1. Can I make this chicken in the oven?

Yes, you can! Preheat the oven to 375°F. Follow the marinating instructions as described. Place the chicken pieces on a baking sheet and bake for 45-50 minutes, basting occasionally with butter.

2. How can I make this recipe gluten-free?

This recipe is naturally gluten-free, but always double-check your Worcestershire sauce and mustard labels, as some brands may contain gluten.

3. What’s the best way to reheat the chicken?

Reheating in the oven is the best way to keep the chicken from drying out. Preheat to 350°F and bake for 10-15 minutes.

4. Can I freeze the marinated chicken?

Absolutely. Place the marinated chicken in a freezer-safe bag and freeze for up to 3 months. Thaw completely before cooking.

5. Is there a substitute for Dijon mustard? 
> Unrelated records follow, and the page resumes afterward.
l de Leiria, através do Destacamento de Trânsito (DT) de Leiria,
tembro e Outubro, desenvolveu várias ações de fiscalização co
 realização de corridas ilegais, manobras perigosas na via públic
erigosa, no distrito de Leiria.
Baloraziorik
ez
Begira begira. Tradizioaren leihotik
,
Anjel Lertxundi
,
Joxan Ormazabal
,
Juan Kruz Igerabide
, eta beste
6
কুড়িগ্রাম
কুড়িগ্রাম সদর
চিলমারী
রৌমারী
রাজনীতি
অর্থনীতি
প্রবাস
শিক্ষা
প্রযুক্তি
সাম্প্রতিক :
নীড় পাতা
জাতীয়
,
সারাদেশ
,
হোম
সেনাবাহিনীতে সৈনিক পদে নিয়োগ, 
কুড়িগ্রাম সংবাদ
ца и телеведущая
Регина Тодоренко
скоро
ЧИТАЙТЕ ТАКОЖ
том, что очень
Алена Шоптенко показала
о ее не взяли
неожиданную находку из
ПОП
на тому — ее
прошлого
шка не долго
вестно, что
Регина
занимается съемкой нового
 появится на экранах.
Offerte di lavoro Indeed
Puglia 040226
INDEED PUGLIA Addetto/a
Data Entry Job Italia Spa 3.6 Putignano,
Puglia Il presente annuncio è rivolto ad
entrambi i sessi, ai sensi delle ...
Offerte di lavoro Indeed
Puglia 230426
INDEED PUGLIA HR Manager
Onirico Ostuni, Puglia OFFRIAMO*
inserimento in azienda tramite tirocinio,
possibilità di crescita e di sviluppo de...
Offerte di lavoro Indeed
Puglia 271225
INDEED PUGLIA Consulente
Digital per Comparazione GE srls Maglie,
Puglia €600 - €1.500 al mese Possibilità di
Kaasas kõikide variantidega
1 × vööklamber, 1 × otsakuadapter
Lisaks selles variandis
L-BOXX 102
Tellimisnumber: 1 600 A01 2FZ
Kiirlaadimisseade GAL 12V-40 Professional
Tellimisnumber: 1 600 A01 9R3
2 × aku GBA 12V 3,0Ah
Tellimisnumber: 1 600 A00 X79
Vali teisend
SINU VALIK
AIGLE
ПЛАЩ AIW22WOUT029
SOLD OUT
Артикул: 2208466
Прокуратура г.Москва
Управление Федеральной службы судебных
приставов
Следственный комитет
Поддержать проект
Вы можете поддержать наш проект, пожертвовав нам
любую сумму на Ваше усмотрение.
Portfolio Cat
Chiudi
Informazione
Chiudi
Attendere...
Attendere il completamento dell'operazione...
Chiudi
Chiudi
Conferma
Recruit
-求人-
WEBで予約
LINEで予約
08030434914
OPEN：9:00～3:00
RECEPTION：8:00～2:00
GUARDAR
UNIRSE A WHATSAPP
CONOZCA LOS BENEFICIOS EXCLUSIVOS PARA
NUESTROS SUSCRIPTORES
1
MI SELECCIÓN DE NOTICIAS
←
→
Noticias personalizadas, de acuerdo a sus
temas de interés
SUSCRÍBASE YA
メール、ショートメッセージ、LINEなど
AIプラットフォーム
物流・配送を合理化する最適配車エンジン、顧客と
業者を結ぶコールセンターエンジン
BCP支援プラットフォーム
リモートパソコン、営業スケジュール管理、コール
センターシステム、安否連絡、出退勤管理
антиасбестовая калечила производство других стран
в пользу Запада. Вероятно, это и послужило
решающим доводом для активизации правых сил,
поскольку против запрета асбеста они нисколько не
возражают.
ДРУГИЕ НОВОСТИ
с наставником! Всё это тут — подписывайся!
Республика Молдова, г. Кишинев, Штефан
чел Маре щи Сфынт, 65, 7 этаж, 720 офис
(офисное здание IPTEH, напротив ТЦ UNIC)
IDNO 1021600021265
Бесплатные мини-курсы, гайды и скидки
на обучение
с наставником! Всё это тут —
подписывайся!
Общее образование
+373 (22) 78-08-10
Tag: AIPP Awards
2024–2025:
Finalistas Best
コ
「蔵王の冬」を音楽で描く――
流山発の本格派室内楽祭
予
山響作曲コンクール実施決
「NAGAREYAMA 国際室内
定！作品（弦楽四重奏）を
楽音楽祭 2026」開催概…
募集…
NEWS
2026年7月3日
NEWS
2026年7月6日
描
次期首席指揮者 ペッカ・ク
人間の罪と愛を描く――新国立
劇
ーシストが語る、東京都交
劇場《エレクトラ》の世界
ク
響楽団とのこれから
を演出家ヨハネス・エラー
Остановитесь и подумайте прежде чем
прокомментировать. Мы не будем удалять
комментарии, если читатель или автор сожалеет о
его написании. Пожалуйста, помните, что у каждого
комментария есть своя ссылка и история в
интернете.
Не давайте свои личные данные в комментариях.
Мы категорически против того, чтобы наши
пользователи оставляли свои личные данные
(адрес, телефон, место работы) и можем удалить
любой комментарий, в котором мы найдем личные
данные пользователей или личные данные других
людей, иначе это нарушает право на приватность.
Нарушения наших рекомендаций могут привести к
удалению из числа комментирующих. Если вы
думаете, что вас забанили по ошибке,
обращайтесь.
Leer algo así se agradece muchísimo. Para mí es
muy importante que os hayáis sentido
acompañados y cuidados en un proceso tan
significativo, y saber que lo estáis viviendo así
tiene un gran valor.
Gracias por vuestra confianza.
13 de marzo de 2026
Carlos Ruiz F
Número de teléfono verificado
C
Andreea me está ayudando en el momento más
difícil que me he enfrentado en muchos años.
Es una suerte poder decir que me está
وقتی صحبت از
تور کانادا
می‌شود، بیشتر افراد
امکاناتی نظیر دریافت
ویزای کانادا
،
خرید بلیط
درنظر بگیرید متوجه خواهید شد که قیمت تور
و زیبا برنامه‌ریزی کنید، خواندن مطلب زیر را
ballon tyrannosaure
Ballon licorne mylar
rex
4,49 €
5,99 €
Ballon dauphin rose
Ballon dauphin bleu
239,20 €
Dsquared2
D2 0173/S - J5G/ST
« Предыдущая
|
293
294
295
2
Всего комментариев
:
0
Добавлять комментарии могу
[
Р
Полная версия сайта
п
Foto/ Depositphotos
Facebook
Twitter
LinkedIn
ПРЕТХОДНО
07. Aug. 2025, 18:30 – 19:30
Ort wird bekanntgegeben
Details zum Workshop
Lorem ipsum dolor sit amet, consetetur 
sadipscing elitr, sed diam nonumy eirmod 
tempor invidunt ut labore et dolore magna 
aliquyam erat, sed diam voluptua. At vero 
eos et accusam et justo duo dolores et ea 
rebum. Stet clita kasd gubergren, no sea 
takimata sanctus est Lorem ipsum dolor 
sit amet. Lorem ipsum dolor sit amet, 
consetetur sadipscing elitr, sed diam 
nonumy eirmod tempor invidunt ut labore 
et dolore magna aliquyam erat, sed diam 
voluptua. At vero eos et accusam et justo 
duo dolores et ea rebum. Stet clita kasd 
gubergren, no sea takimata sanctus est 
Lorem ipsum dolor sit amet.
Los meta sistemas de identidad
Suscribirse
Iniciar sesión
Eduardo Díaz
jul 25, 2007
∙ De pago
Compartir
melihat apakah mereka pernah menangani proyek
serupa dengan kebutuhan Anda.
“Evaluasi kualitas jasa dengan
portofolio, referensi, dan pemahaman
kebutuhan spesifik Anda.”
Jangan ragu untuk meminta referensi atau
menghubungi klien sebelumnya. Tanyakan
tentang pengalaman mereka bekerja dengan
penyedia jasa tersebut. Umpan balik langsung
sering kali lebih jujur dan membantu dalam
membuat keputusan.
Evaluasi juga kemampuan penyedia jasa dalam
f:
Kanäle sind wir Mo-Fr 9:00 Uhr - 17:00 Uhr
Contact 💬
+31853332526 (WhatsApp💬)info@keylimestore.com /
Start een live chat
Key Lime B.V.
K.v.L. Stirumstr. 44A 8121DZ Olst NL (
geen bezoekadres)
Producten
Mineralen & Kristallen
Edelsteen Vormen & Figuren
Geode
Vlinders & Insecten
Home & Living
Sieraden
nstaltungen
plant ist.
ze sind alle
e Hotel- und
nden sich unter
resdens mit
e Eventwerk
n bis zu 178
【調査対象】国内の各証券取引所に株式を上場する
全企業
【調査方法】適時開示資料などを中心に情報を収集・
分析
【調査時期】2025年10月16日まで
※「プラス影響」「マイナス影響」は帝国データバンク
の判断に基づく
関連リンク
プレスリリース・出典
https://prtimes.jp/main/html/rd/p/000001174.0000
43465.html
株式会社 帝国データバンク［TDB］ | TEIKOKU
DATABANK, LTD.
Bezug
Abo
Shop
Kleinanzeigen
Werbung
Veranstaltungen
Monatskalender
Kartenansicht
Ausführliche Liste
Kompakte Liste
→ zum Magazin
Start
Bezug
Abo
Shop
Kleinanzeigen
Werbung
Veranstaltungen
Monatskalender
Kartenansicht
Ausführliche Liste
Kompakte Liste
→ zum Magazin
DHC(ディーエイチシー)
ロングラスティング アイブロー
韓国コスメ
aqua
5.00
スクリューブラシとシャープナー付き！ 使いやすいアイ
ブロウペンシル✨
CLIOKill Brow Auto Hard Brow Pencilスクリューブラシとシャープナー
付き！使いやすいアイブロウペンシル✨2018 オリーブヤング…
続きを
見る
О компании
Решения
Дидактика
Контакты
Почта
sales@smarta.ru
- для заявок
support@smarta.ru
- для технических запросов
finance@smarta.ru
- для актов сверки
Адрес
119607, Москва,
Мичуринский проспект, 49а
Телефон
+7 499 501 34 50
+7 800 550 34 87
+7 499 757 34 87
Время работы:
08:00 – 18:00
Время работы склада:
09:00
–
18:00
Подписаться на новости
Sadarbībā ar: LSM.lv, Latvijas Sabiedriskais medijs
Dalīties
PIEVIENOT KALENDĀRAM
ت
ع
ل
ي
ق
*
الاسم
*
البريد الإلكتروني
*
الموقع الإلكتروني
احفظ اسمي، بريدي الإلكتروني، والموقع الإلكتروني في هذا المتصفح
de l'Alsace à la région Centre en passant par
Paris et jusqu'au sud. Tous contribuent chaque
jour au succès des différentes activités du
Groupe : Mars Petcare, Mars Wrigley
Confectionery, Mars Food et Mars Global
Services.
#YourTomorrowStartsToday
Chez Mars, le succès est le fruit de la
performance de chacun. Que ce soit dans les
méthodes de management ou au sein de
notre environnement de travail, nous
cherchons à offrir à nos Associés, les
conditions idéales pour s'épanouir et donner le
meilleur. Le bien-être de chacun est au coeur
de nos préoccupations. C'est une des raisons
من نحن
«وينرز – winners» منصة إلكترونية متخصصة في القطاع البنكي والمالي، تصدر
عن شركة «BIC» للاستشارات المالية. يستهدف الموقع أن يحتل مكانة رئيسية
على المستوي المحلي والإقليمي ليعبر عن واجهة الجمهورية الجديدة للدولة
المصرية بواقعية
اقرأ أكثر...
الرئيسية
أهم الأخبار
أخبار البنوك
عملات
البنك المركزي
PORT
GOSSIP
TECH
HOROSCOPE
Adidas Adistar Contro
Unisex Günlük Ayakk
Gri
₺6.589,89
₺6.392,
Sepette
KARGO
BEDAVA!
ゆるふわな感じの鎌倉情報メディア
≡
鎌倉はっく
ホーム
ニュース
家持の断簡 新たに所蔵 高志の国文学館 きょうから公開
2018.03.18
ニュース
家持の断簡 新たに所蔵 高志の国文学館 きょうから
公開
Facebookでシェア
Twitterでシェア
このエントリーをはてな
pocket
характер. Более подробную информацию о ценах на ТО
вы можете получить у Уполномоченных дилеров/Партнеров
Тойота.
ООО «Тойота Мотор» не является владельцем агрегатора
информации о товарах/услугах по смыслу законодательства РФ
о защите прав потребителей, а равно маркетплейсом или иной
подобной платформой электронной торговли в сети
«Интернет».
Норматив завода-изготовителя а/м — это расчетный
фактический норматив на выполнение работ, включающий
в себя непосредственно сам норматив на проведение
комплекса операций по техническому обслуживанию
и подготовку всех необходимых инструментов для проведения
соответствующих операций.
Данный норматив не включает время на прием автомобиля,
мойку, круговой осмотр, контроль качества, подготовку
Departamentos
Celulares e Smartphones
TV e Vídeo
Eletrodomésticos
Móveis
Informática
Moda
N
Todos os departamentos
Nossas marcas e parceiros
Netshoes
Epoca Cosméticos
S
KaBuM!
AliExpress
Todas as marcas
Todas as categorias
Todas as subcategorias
Yes, you can use yellow mustard or honey mustard if Dijon isn’t available.

Conclusion

There you have it—my secret formula for making Nelson’s Port-A-Pit Chicken at home. It’s more than just a recipe; it’s a passport to flavors that remind us of sunny days and outdoor fun. With some simple ingredients and a bit of patience, you can bring this beloved festival favorite to your table. So fire up the grill, invite your friends over, and get ready to wow them with some unforgettable chicken. Enjoy!